Maria, ou la latine enthousiaste – 1ère partie (1995)

Dans une robe de taffetas vous étiez une demoiselle et je vous murmurais tout bas… “Dormir avec vous, dormir une nuit, faire un rêve à deux quand le ciel est noir au fond de ma chambre. Le sommeil est doux quand tombe la pluie, quand le vent du nord murmure tout bas « décembre ». Tous les mots d’amour, le vent nous les dit quand la cloche sonne une heure perdue, lointaine… Oublier la vie, oublier nos peines… Dormir une nuit, dormir mon amour… dormir… avec vous !”

C. TRÉNET, Mam’zelle Clio, 1939

à toutes celles qui ne se trouvent ni belles ni intelligentes… 

Demain, je serai à Rome. Une nouvelle vie pourra commencer. Une vie heureuse. Quoi qu’il puisse m’arriver, elle ne pourra pas être pire que celle que j’avais à Cosenza. Vingt-deux ans. Il m’a fallu attendre vingt-deux ans avant de comprendre que je devais partir. Vingt-deux longues années durant lesquelles, j’ai accepté qu’ils me traitent comme ils le faisaient, mais quand j’ai entendu les discussions du père avec ce maudit Mario Elia… Ma sœur m’avait avertie, j’avais cru qu’elle se moquait encore de moi, et puis, j’ai enfin compris.

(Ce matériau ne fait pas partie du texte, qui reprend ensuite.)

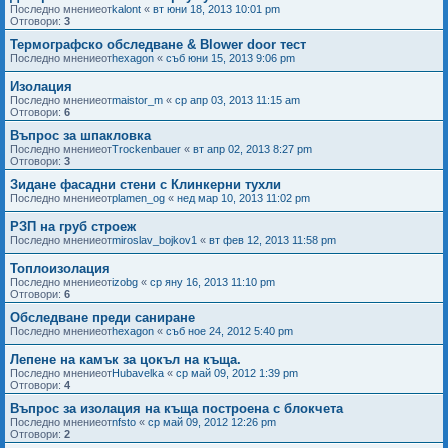
Последно мнениеот
kalont
«
вт юни 18, 2013 10:01 pm
Отговори:
3
Термографско обследване & Blower door тест
Последно мнениеот
hexagon
«
съб юни 15, 2013 9:06 pm
Изолация
Последно мнениеот
maistor_m
«
ср апр 03, 2013 11:15 am
Отговори:
6
Въпрос за шпакловка
Последно мнениеот
Trockenbauer
«
вт апр 02, 2013 8:27 pm
Отговори:
3
Зидане фасадни стени с Клинкерни тухли
Последно мнениеот
plamen_og
«
нед мар 10, 2013 11:02 pm
РЗП на груб строеж
Последно мнениеот
miroslav_bojkov1
«
вт фев 12, 2013 11:58 pm
Топлоизолация
Последно мнениеот
izobg
«
ср яну 16, 2013 11:10 pm
Отговори:
6
Обследване преди саниране
Последно мнениеот
hexagon
«
съб ное 24, 2012 5:40 pm
Лепене на камък за цокъл на къща.
Последно мнениеот
Hubavelka
«
ср май 09, 2012 1:39 pm
Отговори:
4
Въпрос за изолация на къща построена с блокчета
Последно мнениеот
nfsto
«
ср май 09, 2012 12:26 pm
Отговори:
2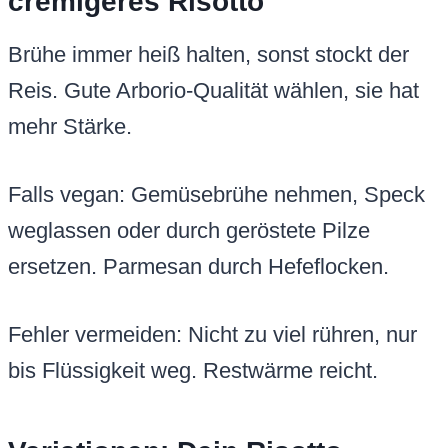
cremigeres Risotto
Brühe immer heiß halten, sonst stockt der
Reis. Gute Arborio-Qualität wählen, sie hat
mehr Stärke.
Falls vegan: Gemüsebrühe nehmen, Speck
weglassen oder durch geröstete Pilze
ersetzen. Parmesan durch Hefeflocken.
Fehler vermeiden: Nicht zu viel rühren, nur
bis Flüssigkeit weg. Restwärme reicht.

Le père, mon propre père était en train de me vendre à cet homme horrible, aussi âgé que lui. À cet ivrogne qui a tué sa femme à coups de poing. Je suis peut-être idiote, mais je sais qu’elle n’est pas tombée. Tout le monde le sait. La chute dans l’escalier, c’est ce qu’il a dit à la police, qui n’a pas beaucoup cherché la raison de tous les bleus et de l’état du visage. La chute, ça arrangeait tout le monde. Oui, il fallait que je parte. Et pourtant, j’ai honte de leur faire ce coup-là. Je sais malgré tout que si je n’étais pas partie, j’aurais été la femme battue de ce porc, son esclave… Au moins, à la maison, on ne me battait pas.

Quand j’ai lu cette annonce “Rome, couple, deux enfants cherche bonne à tout faire. Logée, nourrie, blanchie. Références exigées” j’étais en train de préparer le repas. J’y ai vu un signe du Ciel. J’ai envoyé une lettre, en m’appliquant bien.

Je ne pensais pas, au fond de mon cœur, recevoir de réponse. C’est pourquoi j’ai été très surprise en voyant qu’un courrier m’était adressé. Je crois que ça ne m’est jamais arrivé depuis ma naissance. Le mari me donnait rendez-vous pour un entretien. Demain, je serai à Rome. J’ai pris l’argent pour le billet de train et j’ai laissé un petit mot “Je vous rembourserai à ma première paie. MD.”

MD, ce sont les initiales de mon prénom. M c’est pour Maria. J’aurais dû naître garçon. Alors, mes parents ont donné à ce bébé fille le premier prénom qui leur venait à l’esprit : Maria. Ma sœur, ils l’ont aussi appelée Maria. Après, pour les autres enfants, ils ont eu plus d’imagination… Luigi (c’est ainsi que j’aurais dû m’appeler si –comme disait-on dans ma famille– je ne m’étais pas trompée de sexe à la naissance), Giovanni, Antonio, Mateo, Vincenzo, Palmira et Lucia. Palmira et Lucia sont nées alors que j’avais treize ans.

Un an après, notre mère est morte ainsi que le bébé. Il paraît que c’est la faute des jumelles qui ont abîmé les organes de maman en sortant. Alors, il a bien fallu que je la remplace.

Un homme ne saurait pas préparer un repas, faire le ménage, s’occuper des enfants. Ce n’est pas son rôle. Un homme travaille, c’est tout. Après, quand papa a rencontré sa deuxième femme, j’ai continué. Je ne sais rien faire d’autre, parce que j’ai vite arrêté l’école. Je ne suis pas intelligente. Papa disait tout le temps au directeur, essayer d’apprendre quelque chose à celle-là, c’est jeter l’argent des contribuables par les fenêtres… et en plus, on a besoin d’elle à la maison. Je suis veuf, elle s’occupe bien des petits, elle n’a pas son pareil pour entretenir une maison et préparer de bons repas. J’aimais bien quand il me faisait de beaux compliments, comme celui-là, parce que c’était rare.